DIRECTIONS FOR THIS TASK. Say only how many lines in the entries below contain the word "pinky".

THE DATA.
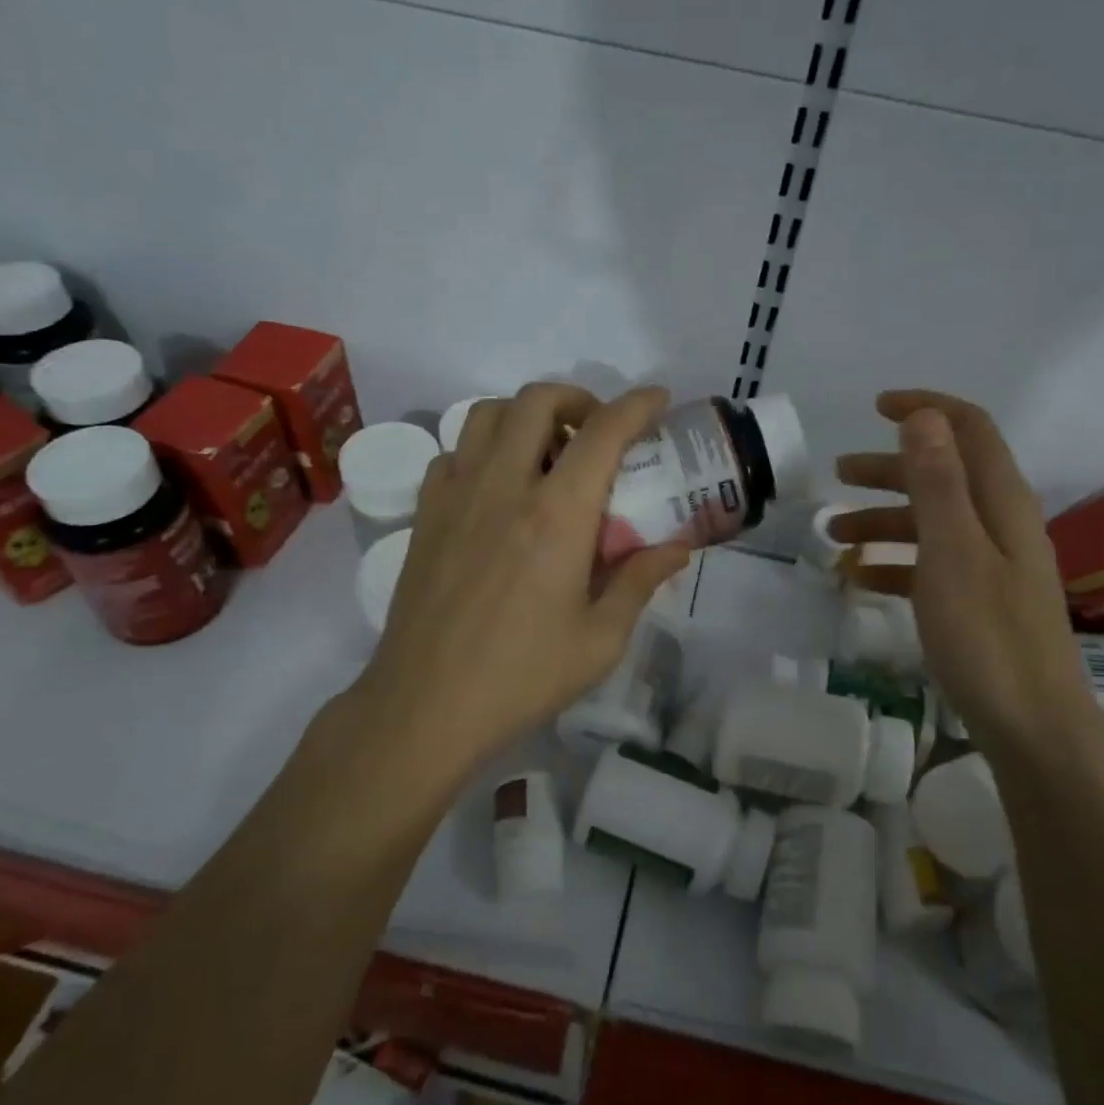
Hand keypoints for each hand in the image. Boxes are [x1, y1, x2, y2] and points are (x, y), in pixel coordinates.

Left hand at [353, 383, 690, 765]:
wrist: (425, 706)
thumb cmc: (522, 676)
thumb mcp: (601, 640)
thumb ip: (641, 581)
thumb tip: (677, 547)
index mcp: (556, 515)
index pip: (604, 432)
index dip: (637, 405)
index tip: (658, 400)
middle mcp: (504, 487)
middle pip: (537, 400)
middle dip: (578, 398)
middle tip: (598, 431)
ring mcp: (456, 495)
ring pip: (487, 414)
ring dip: (526, 415)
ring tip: (547, 452)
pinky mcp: (425, 514)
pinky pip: (454, 453)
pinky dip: (483, 450)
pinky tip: (498, 487)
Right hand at [830, 390, 1101, 755]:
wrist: (1032, 727)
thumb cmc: (987, 635)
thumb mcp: (953, 551)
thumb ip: (938, 482)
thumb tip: (923, 416)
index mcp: (1001, 502)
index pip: (969, 430)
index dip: (926, 409)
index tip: (876, 407)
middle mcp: (999, 523)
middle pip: (943, 474)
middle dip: (889, 468)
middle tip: (838, 475)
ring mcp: (990, 565)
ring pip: (930, 522)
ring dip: (882, 519)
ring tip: (834, 536)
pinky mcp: (977, 601)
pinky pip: (929, 565)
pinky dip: (893, 562)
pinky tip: (860, 579)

SOLUTION. 8